Start of Data for this exercise

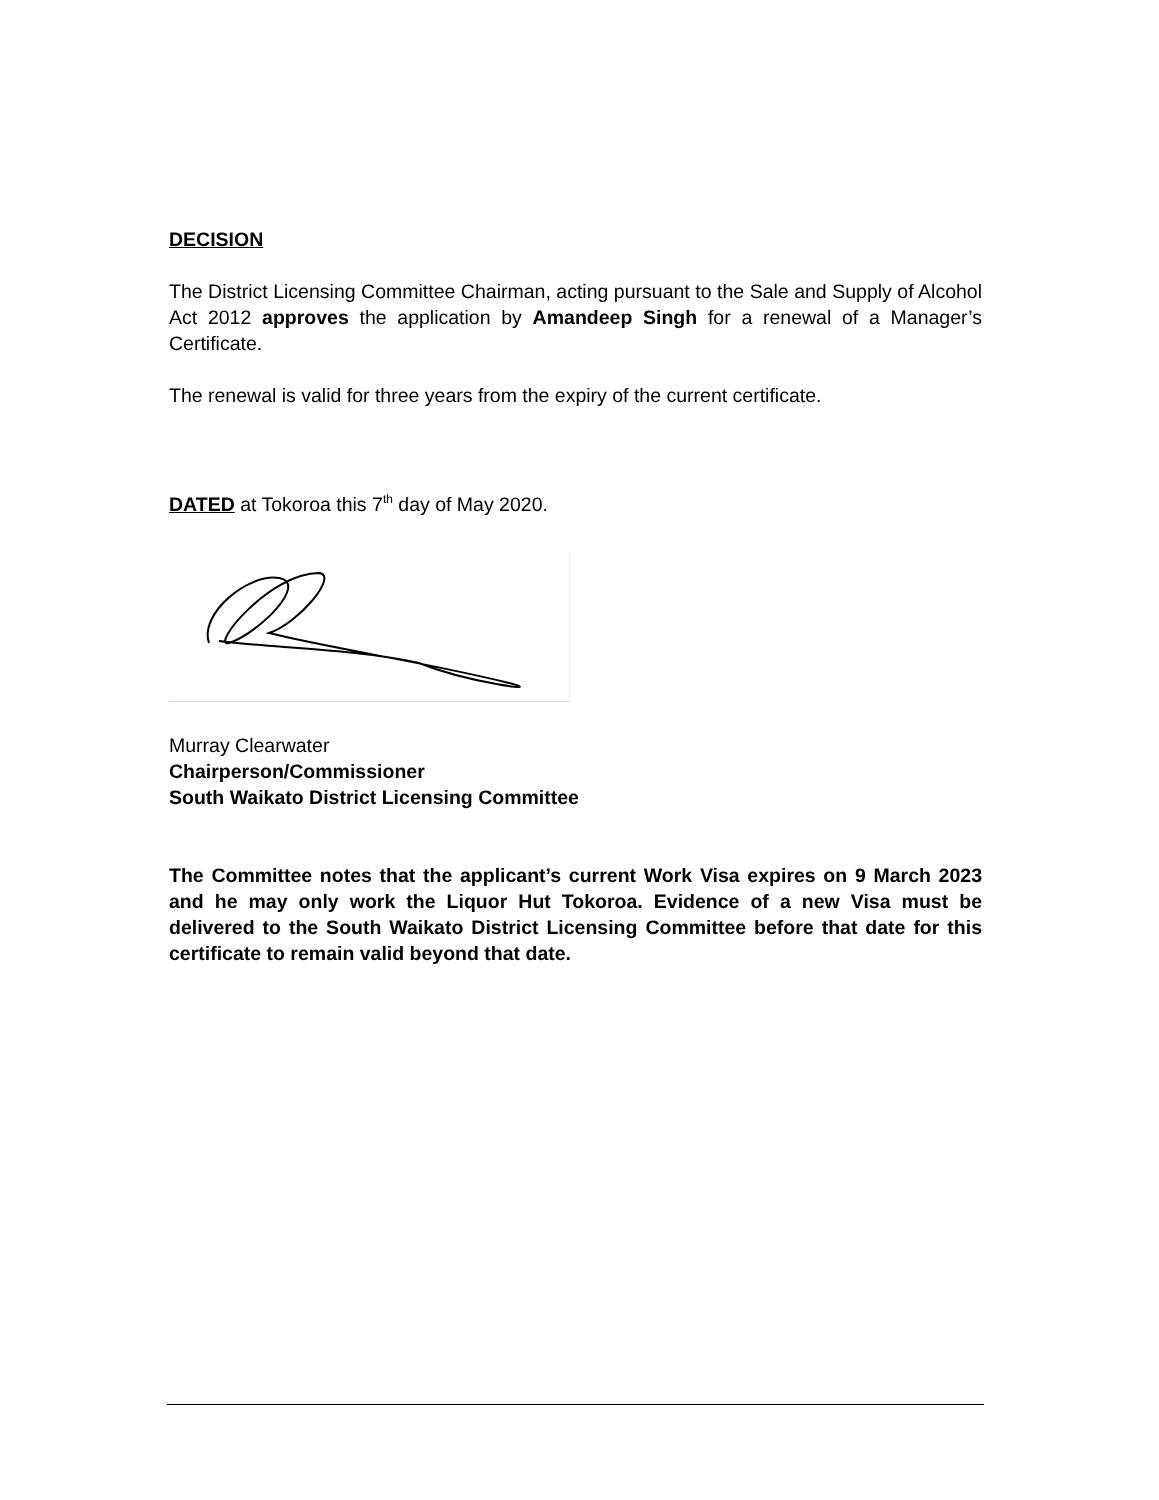DECISION
The District Licensing Committee Chairman, acting pursuant to the Sale and Supply of Alcohol Act 2012 approves the application by Amandeep Singh for a renewal of a Manager’s Certificate.
The renewal is valid for three years from the expiry of the current certificate.
DATED at Tokoroa this 7<sup>th</sup> day of May 2020.
Murray Clearwater
Chairperson/Commissioner
South Waikato District Licensing Committee
The Committee notes that the applicant’s current Work Visa expires on 9 March 2023 and he may only work the Liquor Hut Tokoroa. Evidence of a new Visa must be delivered to the South Waikato District Licensing Committee before that date for this certificate to remain valid beyond that date.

End of Data for this exercise

[Task details]:
Repeat the listing word for word, omitting the pictures.

[Answer to this problem]:
DECISION
The District Licensing Committee Chairman, acting pursuant to the Sale and Supply of Alcohol Act 2012 approves the application by Amandeep Singh for a renewal of a Manager’s Certificate.
The renewal is valid for three years from the expiry of the current certificate.
DATED at Tokoroa this 7<sup>th</sup> day of May 2020.
Murray Clearwater
Chairperson/Commissioner
South Waikato District Licensing Committee
The Committee notes that the applicant’s current Work Visa expires on 9 March 2023 and he may only work the Liquor Hut Tokoroa. Evidence of a new Visa must be delivered to the South Waikato District Licensing Committee before that date for this certificate to remain valid beyond that date.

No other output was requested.